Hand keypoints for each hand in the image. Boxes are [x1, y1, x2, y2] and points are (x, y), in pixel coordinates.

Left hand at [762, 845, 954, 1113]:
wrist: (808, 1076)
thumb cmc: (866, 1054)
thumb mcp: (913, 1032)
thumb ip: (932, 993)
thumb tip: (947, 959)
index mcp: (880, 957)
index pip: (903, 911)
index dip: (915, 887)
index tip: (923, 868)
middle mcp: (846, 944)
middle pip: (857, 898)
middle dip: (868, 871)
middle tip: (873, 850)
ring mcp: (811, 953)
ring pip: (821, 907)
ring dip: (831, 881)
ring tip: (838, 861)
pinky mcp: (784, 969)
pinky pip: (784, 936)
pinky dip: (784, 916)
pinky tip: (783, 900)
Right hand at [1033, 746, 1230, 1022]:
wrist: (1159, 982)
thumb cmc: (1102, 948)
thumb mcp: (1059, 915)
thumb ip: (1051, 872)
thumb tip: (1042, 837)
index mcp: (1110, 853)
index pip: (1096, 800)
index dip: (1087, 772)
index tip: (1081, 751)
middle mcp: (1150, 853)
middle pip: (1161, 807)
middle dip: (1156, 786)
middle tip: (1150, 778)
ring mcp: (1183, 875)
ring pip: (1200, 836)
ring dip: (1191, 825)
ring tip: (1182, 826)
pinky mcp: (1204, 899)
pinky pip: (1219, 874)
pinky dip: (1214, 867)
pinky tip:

TASK INSTRUCTIONS: Copy each line of the data that contains the word "hand".

WRITTEN SOLUTION:
Hand keypoints for each hand in the image. Boxes are [x1, y1, x2, y2] and points are (x, y), in pixel coordinates.
Left hand at [762, 845, 954, 1113]:
Right hand at [1033, 746, 1230, 1022]:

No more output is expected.